Data extract »
::::

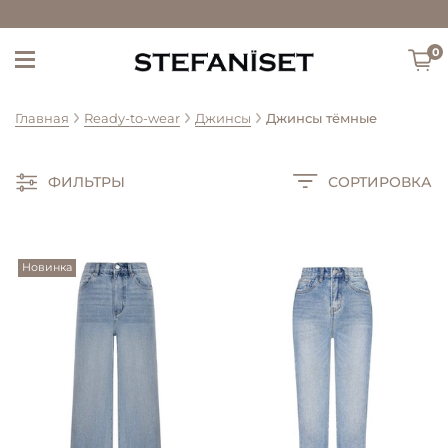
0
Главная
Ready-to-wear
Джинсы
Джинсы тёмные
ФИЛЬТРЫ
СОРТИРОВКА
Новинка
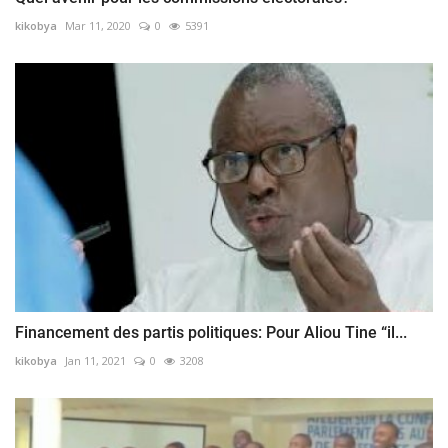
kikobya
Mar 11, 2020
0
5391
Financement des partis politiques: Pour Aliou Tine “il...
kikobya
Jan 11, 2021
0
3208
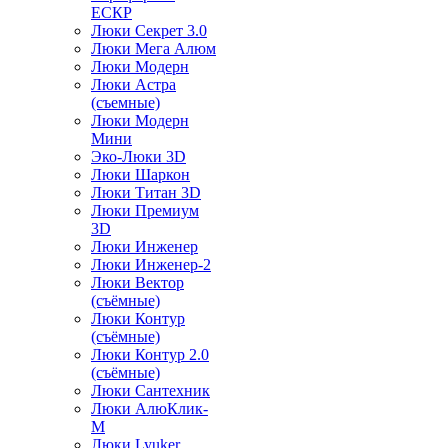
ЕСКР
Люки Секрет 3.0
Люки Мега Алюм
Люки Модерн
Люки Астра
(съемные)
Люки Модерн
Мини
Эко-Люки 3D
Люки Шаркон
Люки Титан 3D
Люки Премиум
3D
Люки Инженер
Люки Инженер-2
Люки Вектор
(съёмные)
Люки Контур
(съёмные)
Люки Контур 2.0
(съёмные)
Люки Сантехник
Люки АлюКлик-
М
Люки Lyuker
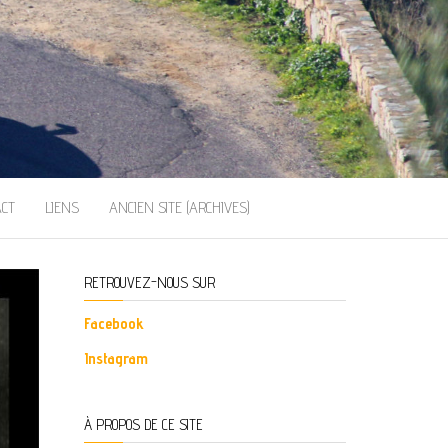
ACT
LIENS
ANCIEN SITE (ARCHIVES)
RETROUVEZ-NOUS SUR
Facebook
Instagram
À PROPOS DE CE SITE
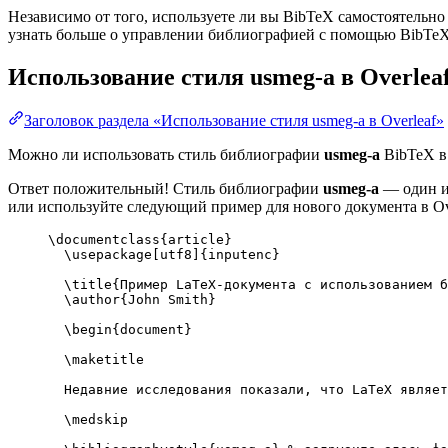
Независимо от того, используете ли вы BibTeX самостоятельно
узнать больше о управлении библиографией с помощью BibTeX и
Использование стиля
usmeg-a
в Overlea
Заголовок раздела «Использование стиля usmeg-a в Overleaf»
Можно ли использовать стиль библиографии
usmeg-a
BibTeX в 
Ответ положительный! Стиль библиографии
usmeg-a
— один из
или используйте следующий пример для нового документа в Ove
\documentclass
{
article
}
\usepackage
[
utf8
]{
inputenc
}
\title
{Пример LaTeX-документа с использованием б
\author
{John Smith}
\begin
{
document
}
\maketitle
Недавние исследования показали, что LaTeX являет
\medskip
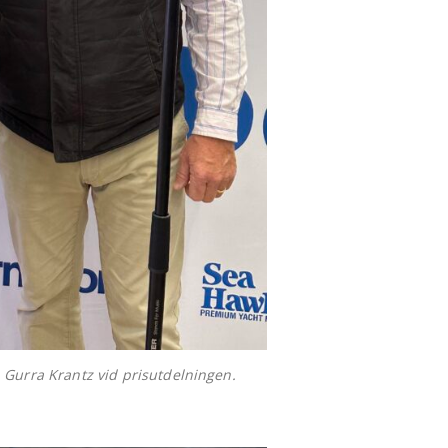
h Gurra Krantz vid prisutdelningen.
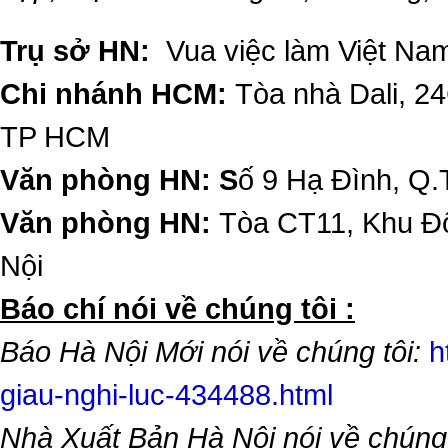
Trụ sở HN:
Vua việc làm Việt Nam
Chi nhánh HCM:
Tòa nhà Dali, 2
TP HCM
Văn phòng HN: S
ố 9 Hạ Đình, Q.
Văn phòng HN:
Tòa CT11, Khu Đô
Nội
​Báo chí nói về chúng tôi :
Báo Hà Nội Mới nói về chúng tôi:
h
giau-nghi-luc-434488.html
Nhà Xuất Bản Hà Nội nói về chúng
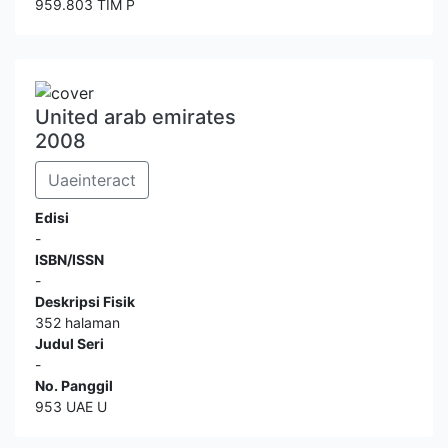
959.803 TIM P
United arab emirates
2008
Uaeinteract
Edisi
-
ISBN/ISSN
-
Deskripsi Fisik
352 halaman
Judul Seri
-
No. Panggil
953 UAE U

::::

Assigned task » Copy word for word every line from the start of the material through the line holding "Люки Вектор". The pictures are not part of the copy.

Solution to this exercise »
0
Главная
Ready-to-wear
Джинсы
Джинсы тёмные
ФИЛЬТРЫ
СОРТИРОВКА
Новинка
kikobya
Mar 11, 2020
0
5391
Financement des partis politiques: Pour Aliou Tine “il...
kikobya
Jan 11, 2021
0
3208
ЕСКР
Люки Секрет 3.0
Люки Мега Алюм
Люки Модерн
Люки Астра
(съемные)
Люки Модерн
Мини
Эко-Люки 3D
Люки Шаркон
Люки Титан 3D
Люки Премиум
3D
Люки Инженер
Люки Инженер-2
Люки Вектор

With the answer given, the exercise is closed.